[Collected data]
☆ ☆ ☆ ☆

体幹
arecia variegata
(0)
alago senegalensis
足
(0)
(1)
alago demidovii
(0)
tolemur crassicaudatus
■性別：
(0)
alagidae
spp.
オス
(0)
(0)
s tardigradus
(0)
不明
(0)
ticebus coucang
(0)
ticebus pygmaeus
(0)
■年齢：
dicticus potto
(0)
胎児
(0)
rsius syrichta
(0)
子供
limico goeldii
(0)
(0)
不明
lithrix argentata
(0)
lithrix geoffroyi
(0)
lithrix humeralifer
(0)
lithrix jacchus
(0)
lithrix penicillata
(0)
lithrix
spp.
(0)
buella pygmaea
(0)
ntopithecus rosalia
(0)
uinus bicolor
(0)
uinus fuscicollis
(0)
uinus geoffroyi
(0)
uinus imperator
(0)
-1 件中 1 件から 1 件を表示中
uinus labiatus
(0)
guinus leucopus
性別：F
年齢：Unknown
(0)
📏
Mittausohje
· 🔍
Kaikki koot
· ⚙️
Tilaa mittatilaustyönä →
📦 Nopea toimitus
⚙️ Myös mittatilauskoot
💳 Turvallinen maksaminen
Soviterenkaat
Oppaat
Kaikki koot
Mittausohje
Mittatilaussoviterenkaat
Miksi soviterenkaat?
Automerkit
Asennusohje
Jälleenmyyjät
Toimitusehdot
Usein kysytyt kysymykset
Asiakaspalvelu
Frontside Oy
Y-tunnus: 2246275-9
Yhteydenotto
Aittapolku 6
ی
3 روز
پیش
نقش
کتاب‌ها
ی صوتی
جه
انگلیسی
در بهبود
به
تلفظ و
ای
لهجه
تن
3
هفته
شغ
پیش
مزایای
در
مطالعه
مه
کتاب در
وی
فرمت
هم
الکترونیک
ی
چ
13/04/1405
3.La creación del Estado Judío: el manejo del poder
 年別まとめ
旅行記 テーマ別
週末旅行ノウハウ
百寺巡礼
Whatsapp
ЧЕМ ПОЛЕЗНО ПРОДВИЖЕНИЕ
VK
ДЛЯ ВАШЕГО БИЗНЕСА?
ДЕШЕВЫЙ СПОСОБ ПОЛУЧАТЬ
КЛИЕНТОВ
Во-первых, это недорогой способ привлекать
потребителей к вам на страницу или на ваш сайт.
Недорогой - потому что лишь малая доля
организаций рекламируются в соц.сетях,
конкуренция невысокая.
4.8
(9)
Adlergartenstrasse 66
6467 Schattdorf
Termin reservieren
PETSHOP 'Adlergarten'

☆ ☆ ☆ ☆

WORK INSTRUCTION
Top to bottom, transcribe every line above exactly.

ANSWER FOR THE TASK
体幹
arecia variegata
(0)
alago senegalensis
足
(0)
(1)
alago demidovii
(0)
tolemur crassicaudatus
■性別：
(0)
alagidae
spp.
オス
(0)
(0)
s tardigradus
(0)
不明
(0)
ticebus coucang
(0)
ticebus pygmaeus
(0)
■年齢：
dicticus potto
(0)
胎児
(0)
rsius syrichta
(0)
子供
limico goeldii
(0)
(0)
不明
lithrix argentata
(0)
lithrix geoffroyi
(0)
lithrix humeralifer
(0)
lithrix jacchus
(0)
lithrix penicillata
(0)
lithrix
spp.
(0)
buella pygmaea
(0)
ntopithecus rosalia
(0)
uinus bicolor
(0)
uinus fuscicollis
(0)
uinus geoffroyi
(0)
uinus imperator
(0)
-1 件中 1 件から 1 件を表示中
uinus labiatus
(0)
guinus leucopus
性別：F
年齢：Unknown
(0)
📏
Mittausohje
· 🔍
Kaikki koot
· ⚙️
Tilaa mittatilaustyönä →
📦 Nopea toimitus
⚙️ Myös mittatilauskoot
💳 Turvallinen maksaminen
Soviterenkaat
Oppaat
Kaikki koot
Mittausohje
Mittatilaussoviterenkaat
Miksi soviterenkaat?
Automerkit
Asennusohje
Jälleenmyyjät
Toimitusehdot
Usein kysytyt kysymykset
Asiakaspalvelu
Frontside Oy
Y-tunnus: 2246275-9
Yhteydenotto
Aittapolku 6
ی
3 روز
پیش
نقش
کتاب‌ها
ی صوتی
جه
انگلیسی
در بهبود
به
تلفظ و
ای
لهجه
تن
3
هفته
شغ
پیش
مزایای
در
مطالعه
مه
کتاب در
وی
فرمت
هم
الکترونیک
ی
چ
13/04/1405
3.La creación del Estado Judío: el manejo del poder
 年別まとめ
旅行記 テーマ別
週末旅行ノウハウ
百寺巡礼
Whatsapp
ЧЕМ ПОЛЕЗНО ПРОДВИЖЕНИЕ
VK
ДЛЯ ВАШЕГО БИЗНЕСА?
ДЕШЕВЫЙ СПОСОБ ПОЛУЧАТЬ
КЛИЕНТОВ
Во-первых, это недорогой способ привлекать
потребителей к вам на страницу или на ваш сайт.
Недорогой - потому что лишь малая доля
организаций рекламируются в соц.сетях,
конкуренция невысокая.
4.8
(9)
Adlergartenstrasse 66
6467 Schattdorf
Termin reservieren
PETSHOP 'Adlergarten'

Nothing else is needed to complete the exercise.